Adrian,
I'm led to believe, and my knowledge literally begins and ends with the Arble Tour, that your Orange course is pretty good and yet possibly not exactly revered by your members. I am not disputing what people currently like, simply why they like it. People, as I said before, like what they think they are supposed to like, and I'm afraid in that regard I do rather subscribe to the whole TV golf mentality thing. As I equally said before, golfers likes these things because, in part at least, they associate it with something quite classy, quite aspirational. It follows then that as soon as you begin to promote something different and promote it not simply as an alternative but as the classy alternative, people begin to change their perspectives. It's not easy because there's a whole big industry telling them the very opposite of what you and I might prefer and we remain a tiny minority. Watch five minutes of golf on Sky and the usual drivel will begin to spew out. Most people are conformists, plain and simple. Ewen et al aren't then about to start rocking the boat. I almost fell off my chair when I heard Gary Player, a man I don't usually have much time for, expressing the brilliance of wide open fairways in Australia recently. The average golfer just doesn't hear that usually so we can't be surprised that they profess to like what they like. As I said, I'd like that if I knew of nothing else. I'm not immune to advertising, nor is anyone else. And even knowing what I do, I'd still play bad golf if it was that or nothing at all. At the end of the day, my argument in all of this is not that the average golfer is having a bad time, simply that he or she could be having a better time. And I don't see why we, as people that apparently understand the options available, shouldn't be doing all we can to offer those options. That in itself isn't about forcing people to like what we like, it's simply about levelling the playing field so they can make an informed choice. And you can't make an informed choice if you're not sufficiently exposed to the choices.
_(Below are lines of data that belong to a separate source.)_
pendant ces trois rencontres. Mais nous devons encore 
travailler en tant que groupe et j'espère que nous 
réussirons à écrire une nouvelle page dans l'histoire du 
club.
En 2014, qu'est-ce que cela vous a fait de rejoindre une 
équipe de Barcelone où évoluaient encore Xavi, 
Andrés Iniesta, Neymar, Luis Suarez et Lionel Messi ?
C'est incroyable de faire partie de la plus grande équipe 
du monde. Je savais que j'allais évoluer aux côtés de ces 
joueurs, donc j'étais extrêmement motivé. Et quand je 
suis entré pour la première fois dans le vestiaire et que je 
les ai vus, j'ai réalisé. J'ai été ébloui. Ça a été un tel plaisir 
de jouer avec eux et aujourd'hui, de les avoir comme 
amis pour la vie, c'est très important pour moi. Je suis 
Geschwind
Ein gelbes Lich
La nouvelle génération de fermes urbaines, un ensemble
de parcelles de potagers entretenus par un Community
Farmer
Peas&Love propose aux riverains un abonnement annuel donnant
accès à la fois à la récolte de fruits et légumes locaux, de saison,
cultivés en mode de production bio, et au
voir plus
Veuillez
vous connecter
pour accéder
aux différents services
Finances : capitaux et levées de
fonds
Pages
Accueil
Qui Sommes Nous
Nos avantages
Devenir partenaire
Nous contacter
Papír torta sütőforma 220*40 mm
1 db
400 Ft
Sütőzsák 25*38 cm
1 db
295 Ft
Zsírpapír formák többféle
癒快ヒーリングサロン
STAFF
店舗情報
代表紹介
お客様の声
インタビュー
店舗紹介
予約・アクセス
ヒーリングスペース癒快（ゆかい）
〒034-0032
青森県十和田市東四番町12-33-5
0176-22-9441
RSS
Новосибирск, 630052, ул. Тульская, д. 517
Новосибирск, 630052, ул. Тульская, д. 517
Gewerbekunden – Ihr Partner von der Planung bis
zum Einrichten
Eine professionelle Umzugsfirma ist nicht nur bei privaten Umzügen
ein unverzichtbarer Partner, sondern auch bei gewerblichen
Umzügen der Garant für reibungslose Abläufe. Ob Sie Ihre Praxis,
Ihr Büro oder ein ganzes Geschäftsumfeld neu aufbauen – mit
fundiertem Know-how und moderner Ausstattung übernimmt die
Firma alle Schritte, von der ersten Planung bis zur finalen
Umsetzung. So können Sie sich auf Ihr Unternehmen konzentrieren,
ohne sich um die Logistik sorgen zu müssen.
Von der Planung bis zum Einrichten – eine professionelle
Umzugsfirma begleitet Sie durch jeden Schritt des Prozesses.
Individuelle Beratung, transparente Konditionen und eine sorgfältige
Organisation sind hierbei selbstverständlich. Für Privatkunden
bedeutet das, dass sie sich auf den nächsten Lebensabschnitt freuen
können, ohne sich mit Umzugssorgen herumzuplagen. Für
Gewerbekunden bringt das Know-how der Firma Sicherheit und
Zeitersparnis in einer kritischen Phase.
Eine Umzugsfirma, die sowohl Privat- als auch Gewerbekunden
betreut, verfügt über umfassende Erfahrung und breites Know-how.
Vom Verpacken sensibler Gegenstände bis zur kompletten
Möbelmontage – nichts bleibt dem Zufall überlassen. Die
I'm sure that lack of exposure to choices was as evident for you as it was for me when you had conversations with average golfers about Pinehurst. Again, if you've never been exposed to choice, why wouldn't you naturally assume that Pinehurst was all wrong. No one ever told you that was a choice so you just assume it must be wrong.
On a not completely unrelated note, and I've done this one before so apologies for those that have heard it, my time in a Pro Shop saw me work through a particularly dry summer. It was incredible just how many people came into the shop to tell me how they had just had the most enjoyable round of the year, only to finish with, Pavlov's Dogs style, "but it was a bit dry." It was literally an involuntary comment I heard time and time again. When I would explain, and I absolutely always would, that their enjoyment was a direct consequence of it being "a bit dry" you could see them trying to process the information and I thought "does not compute" might just pop out of a few mouth.
And since it's my cliche du jour, humble golf is usually good golf. Ergo, this has nothing to do with affordability or snobbery, not on my part anyway. Actually, the choices for ordinary golfers I referred to before are all about the very opposite of elitism. Those choices, in my little egalitarian world, should be choices for all. I've said it a million times but the worst courses, for me at least, are usually the middle bracket courses which are desperately trying to be something they're not, i.e. desperately trying to be Augusta and constraining themselves in the process.